CNBC’ye konuşan Suudi Prens, petrol tankerlerine yapılan saldırıların Aramco tesislerine yönelik saldırılarla doruğa ulaştığını ve hiçbir yanıtın olmadığını dile getirdi.
“Bu, İran hükümetine ve İran liderliğine, bunun yanlarına kar kalmayacağı yönünde bir tür uyandırma çağrısıydı” diyen Turki el Faysal, Tahran’ın her iki olaya karıştığını reddetmesine rağmen Süleymani’nin ölümünün İran gündemini durdurmayacağını öne sürdü.
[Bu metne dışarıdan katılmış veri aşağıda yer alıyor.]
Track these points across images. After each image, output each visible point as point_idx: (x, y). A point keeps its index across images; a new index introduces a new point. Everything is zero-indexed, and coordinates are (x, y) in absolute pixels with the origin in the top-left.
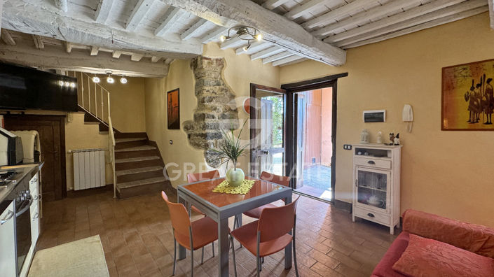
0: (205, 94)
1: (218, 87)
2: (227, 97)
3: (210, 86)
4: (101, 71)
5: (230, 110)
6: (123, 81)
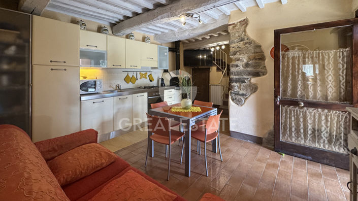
1: (242, 42)
2: (251, 48)
3: (234, 43)
4: (215, 44)
5: (255, 59)
6: (223, 47)
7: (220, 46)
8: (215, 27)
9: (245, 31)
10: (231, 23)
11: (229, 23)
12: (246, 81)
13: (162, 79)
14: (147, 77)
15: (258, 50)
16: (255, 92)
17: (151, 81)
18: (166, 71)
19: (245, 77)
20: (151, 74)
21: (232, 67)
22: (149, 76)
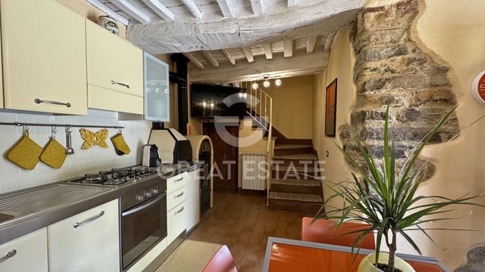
0: (368, 75)
1: (399, 58)
2: (424, 74)
3: (380, 59)
4: (260, 76)
5: (431, 99)
6: (278, 83)
7: (272, 81)
8: (318, 17)
9: (408, 30)
10: (375, 5)
11: (370, 6)
12: (406, 154)
13: (154, 149)
14: (108, 141)
15: (439, 79)
16: (428, 178)
17: (120, 153)
18: (157, 126)
19: (405, 143)
20: (119, 135)
21: (372, 118)
22: (112, 139)
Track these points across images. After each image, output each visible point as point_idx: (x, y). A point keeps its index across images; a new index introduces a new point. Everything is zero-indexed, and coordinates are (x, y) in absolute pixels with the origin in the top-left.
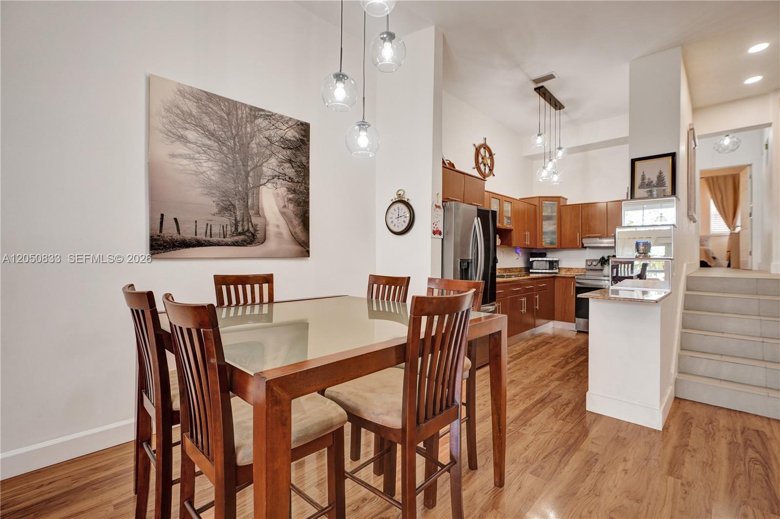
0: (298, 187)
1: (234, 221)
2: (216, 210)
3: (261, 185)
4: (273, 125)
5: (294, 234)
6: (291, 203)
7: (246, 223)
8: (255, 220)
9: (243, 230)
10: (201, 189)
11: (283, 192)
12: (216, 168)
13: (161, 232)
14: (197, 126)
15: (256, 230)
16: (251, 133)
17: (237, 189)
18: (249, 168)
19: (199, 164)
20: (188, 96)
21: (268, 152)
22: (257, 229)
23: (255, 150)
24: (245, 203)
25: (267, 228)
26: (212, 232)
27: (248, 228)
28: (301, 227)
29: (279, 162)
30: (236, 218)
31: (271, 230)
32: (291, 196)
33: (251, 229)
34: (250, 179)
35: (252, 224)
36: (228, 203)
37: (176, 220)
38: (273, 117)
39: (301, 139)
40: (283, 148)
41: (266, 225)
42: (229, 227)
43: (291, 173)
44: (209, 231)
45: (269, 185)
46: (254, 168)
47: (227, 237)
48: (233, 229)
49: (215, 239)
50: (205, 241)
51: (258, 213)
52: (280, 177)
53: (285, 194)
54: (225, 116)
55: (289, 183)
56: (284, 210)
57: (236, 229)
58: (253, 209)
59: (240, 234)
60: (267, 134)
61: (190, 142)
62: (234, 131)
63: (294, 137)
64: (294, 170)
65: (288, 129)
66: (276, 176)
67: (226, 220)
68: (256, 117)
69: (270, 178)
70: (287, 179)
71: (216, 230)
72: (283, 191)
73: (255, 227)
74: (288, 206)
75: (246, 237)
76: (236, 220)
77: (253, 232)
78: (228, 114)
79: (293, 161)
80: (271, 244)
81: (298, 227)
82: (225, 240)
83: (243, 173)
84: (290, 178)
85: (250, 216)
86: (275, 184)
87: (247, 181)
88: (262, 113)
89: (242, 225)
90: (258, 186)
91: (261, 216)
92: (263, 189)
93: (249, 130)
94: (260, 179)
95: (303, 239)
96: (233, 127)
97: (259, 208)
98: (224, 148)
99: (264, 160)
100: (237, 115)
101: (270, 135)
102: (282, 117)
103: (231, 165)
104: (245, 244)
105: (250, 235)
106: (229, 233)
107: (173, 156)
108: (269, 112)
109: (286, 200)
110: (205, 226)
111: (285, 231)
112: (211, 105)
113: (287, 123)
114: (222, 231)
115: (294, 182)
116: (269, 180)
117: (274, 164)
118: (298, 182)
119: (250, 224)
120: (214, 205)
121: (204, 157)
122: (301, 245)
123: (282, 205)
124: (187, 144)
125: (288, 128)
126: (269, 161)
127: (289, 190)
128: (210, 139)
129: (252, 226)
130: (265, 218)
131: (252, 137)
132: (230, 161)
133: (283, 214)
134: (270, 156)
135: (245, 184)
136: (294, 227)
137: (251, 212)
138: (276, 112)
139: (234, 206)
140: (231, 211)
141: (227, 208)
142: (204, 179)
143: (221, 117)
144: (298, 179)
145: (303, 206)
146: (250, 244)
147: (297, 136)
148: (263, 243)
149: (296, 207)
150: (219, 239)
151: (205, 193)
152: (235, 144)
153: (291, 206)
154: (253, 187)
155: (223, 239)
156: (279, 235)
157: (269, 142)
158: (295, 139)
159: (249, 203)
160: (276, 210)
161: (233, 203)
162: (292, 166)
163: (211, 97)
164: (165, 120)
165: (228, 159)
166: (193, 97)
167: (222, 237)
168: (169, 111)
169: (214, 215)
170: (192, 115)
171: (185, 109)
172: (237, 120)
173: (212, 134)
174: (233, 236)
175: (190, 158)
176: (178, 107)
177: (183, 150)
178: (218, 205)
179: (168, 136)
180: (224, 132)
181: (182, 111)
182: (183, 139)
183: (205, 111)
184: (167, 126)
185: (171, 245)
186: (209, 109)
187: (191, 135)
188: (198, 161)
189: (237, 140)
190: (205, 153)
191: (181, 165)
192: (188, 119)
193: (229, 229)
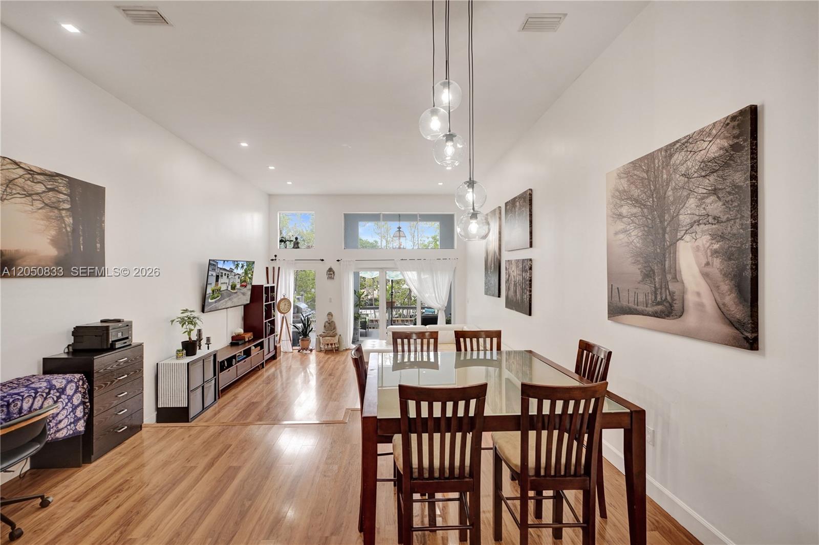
0: (729, 229)
1: (653, 289)
2: (640, 278)
3: (678, 240)
4: (691, 151)
5: (722, 306)
6: (717, 257)
7: (663, 290)
8: (672, 287)
9: (661, 299)
10: (631, 258)
11: (705, 242)
12: (640, 234)
13: (611, 300)
14: (627, 199)
15: (673, 300)
16: (667, 179)
17: (656, 252)
18: (666, 223)
19: (629, 235)
20: (622, 175)
21: (685, 193)
22: (675, 297)
23: (671, 199)
24: (663, 266)
25: (685, 297)
26: (639, 300)
27: (666, 296)
28: (733, 295)
29: (699, 200)
30: (655, 285)
31: (691, 299)
32: (716, 246)
33: (669, 298)
34: (667, 236)
35: (669, 292)
36: (648, 269)
37: (618, 288)
38: (690, 140)
39: (731, 146)
40: (704, 176)
41: (683, 292)
42: (650, 295)
43: (716, 209)
44: (636, 299)
45: (687, 237)
46: (670, 221)
47: (649, 306)
48: (653, 297)
49: (640, 308)
50: (634, 309)
51: (675, 278)
52: (701, 221)
53: (708, 244)
54: (645, 175)
55: (714, 226)
56: (708, 269)
57: (656, 297)
58: (670, 273)
59: (658, 304)
60: (683, 169)
61: (624, 217)
62: (652, 186)
63: (721, 149)
64: (720, 203)
65: (711, 144)
66: (695, 222)
67: (647, 288)
68: (671, 156)
69: (688, 228)
70: (711, 220)
71: (641, 298)
72: (704, 240)
73: (672, 294)
74: (713, 263)
75: (664, 308)
76: (655, 287)
77: (670, 301)
78: (647, 172)
79: (720, 189)
80: (691, 319)
81: (729, 295)
82: (648, 309)
83: (660, 231)
84: (714, 218)
85: (668, 282)
86: (694, 234)
87: (664, 240)
88: (678, 145)
89: (661, 293)
90: (674, 244)
91: (678, 281)
92: (681, 245)
93: (665, 176)
94: (677, 233)
95: (738, 317)
96: (651, 183)
97: (676, 270)
98: (645, 210)
99: (681, 206)
100: (654, 167)
101: (688, 169)
102: (702, 131)
103: (650, 226)
104: (663, 315)
105: (667, 305)
106: (650, 302)
107: (616, 234)
108: (685, 138)
109: (709, 254)
110: (634, 295)
111: (708, 301)
112: (636, 172)
113: (709, 134)
114: (645, 300)
115: (722, 222)
116: (687, 230)
117: (693, 206)
118: (728, 220)
119: (667, 291)
120: (639, 271)
121: (632, 226)
122: (734, 325)
123: (704, 262)
124: (623, 219)
125: (710, 141)
126: (687, 205)
127: (715, 237)
128: (635, 206)
129: (670, 294)
130: (683, 283)
131: (668, 185)
132: (650, 222)
133: (706, 275)
134: (688, 197)
135: (663, 243)
136: (722, 295)
137: (669, 277)
138: (693, 132)
139: (654, 273)
140: (651, 277)
141: (648, 275)
142: (633, 248)
143: (643, 178)
144: (728, 216)
145: (738, 259)
146: (668, 316)
147: (726, 144)
148: (680, 316)
149: (725, 263)
150: (643, 308)
151: (633, 261)
152: (653, 201)
153: (717, 262)
154: (671, 245)
156: (700, 306)
157: (686, 179)
158: (722, 152)
159: (667, 266)
160: (696, 270)
161: (653, 268)
162: (718, 197)
163: (635, 164)
164: (612, 206)
165: (648, 220)
166: (625, 174)
167: (645, 305)
168: (612, 196)
169: (639, 283)
170: (625, 191)
171: (621, 188)
172: (654, 173)
173: (637, 201)
174: (653, 306)
175: (624, 231)
176: (617, 190)
177: (620, 226)
178: (642, 272)
179: (613, 218)
180: (645, 193)
181: (619, 192)
182: (620, 216)
183: (632, 181)
184: (613, 210)
185: (616, 311)
186: (635, 177)
187: (625, 210)
188: (628, 232)
189: (655, 195)
190: (633, 222)
191: (620, 240)
192: (623, 196)
193: (650, 298)
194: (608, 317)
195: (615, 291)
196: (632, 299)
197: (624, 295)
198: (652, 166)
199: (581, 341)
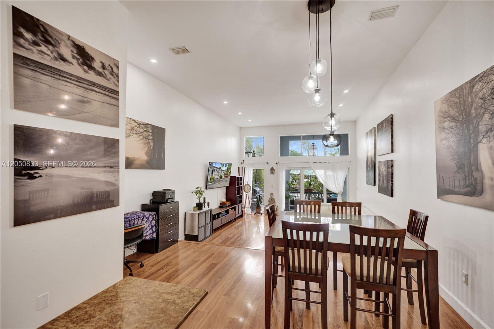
1: (464, 176)
2: (456, 169)
3: (478, 143)
4: (486, 82)
7: (470, 177)
8: (475, 175)
9: (469, 183)
10: (450, 157)
12: (455, 140)
13: (439, 185)
14: (447, 117)
15: (476, 184)
16: (471, 102)
17: (465, 151)
18: (471, 132)
19: (449, 141)
20: (444, 102)
21: (482, 111)
22: (477, 182)
23: (474, 115)
24: (470, 161)
25: (484, 182)
26: (455, 184)
27: (472, 181)
29: (491, 114)
30: (465, 174)
31: (487, 183)
33: (474, 182)
34: (472, 140)
36: (461, 163)
37: (443, 177)
38: (485, 75)
41: (483, 178)
42: (462, 181)
44: (454, 184)
45: (484, 141)
46: (474, 130)
47: (462, 188)
48: (464, 182)
49: (457, 190)
50: (453, 191)
51: (477, 169)
52: (492, 129)
54: (458, 100)
57: (466, 182)
58: (474, 165)
59: (467, 187)
61: (446, 129)
62: (462, 108)
66: (489, 130)
67: (460, 176)
68: (474, 86)
69: (484, 134)
71: (457, 183)
73: (476, 180)
75: (471, 189)
77: (474, 184)
78: (459, 98)
80: (488, 196)
82: (461, 190)
83: (468, 137)
85: (473, 172)
86: (488, 138)
87: (470, 142)
88: (477, 79)
89: (469, 179)
90: (476, 145)
91: (479, 171)
92: (480, 146)
93: (470, 100)
94: (478, 138)
97: (477, 163)
98: (458, 124)
99: (480, 120)
100: (463, 94)
101: (484, 94)
102: (492, 68)
103: (461, 134)
104: (471, 194)
105: (473, 187)
106: (462, 185)
107: (441, 141)
108: (481, 73)
110: (452, 181)
112: (452, 99)
114: (459, 184)
116: (484, 136)
117: (487, 119)
119: (473, 178)
120: (455, 165)
121: (450, 135)
124: (445, 131)
126: (484, 119)
128: (452, 122)
129: (474, 180)
130: (482, 172)
131: (472, 106)
132: (461, 131)
134: (484, 113)
135: (469, 145)
137: (473, 168)
138: (487, 69)
139: (464, 166)
140: (463, 169)
141: (461, 167)
142: (451, 150)
143: (457, 103)
146: (473, 195)
148: (481, 195)
151: (452, 159)
152: (463, 117)
154: (474, 147)
155: (459, 190)
157: (483, 101)
159: (472, 161)
161: (463, 163)
163: (452, 94)
164: (438, 122)
165: (460, 130)
166: (446, 100)
167: (459, 188)
168: (439, 116)
169: (455, 173)
170: (446, 112)
171: (444, 110)
172: (463, 98)
173: (453, 118)
174: (464, 188)
175: (446, 139)
176: (441, 112)
177: (443, 135)
178: (457, 165)
179: (439, 130)
180: (458, 112)
181: (443, 113)
182: (443, 129)
183: (450, 105)
184: (439, 125)
185: (442, 192)
186: (452, 102)
187: (446, 125)
188: (448, 139)
189: (464, 113)
190: (451, 132)
191: (444, 145)
192: (444, 116)
193: (462, 183)
194: (437, 197)
195: (441, 179)
196: (451, 184)
197: (446, 181)
198: (462, 94)
199: (411, 210)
Orta Doğu’da gerilimi yükselten Kasım Süleymani olayının önemini vurgulayan Suudi Prens, bunun İran’ın başka faaliyetlerini durduracağını düşünmediğini açıkça belirtti.Gerekçesini de İran liderliğinin, bir projeye sahip olduğunu, bu projenin dünyadaki tüm İslam’ın baskın temsilcisi olmak olduğunu kaydetti. Tahran’ın projesini ilerletmek için Lübnan’daki Hizbullah ve Yemen’deki Husiler gibi suretler kullandığını sözlerine ekleyen Turki el Faysal; “bu devam edecek, belki Süleymani’nin yaşadığı zamandan daha az verimli ama kaçınılmaz biçimde eşit derecede terörist ve kötü niyetli olarak” dedi.
ABD birliklerinin bölgedeki ülkelerden çekilmesine de değinen el Faysal, 2011 yılında El Kaide lideri Usame bin Ladin’in öldürülmesinin ardından kaçırılmış bir fırsata atıfta bulunarak, belki de ABD’nin Afganistan’dan daha erken aşamalarda çekilmesi gerektiğini aktardı. Irak için Amerikan güçlerinin ayrılmasının daha iyi olup olmadığı yönündeki soruya ise; “bugün değil” diyerek yanıt verdi.
ABD’nin Irak’ı işgali sırasında Amerikalı ve İngiliz yetkililerle konuştuğunu hatırladı. “Onlara Irak’ı girdiğiniz kadar hızlı bir şekilde terk etmeyeceğinizi umduğumu söylediğimi hatırlıyorum” dedi. “Amerika’nın birlikleri çıkardığını gördük ve sonra El Kaide faaliyete başladı ve sonra General David Petraeus’un altındaki birlikleri geri itmeleri gerekti” ifadelerini ekledi.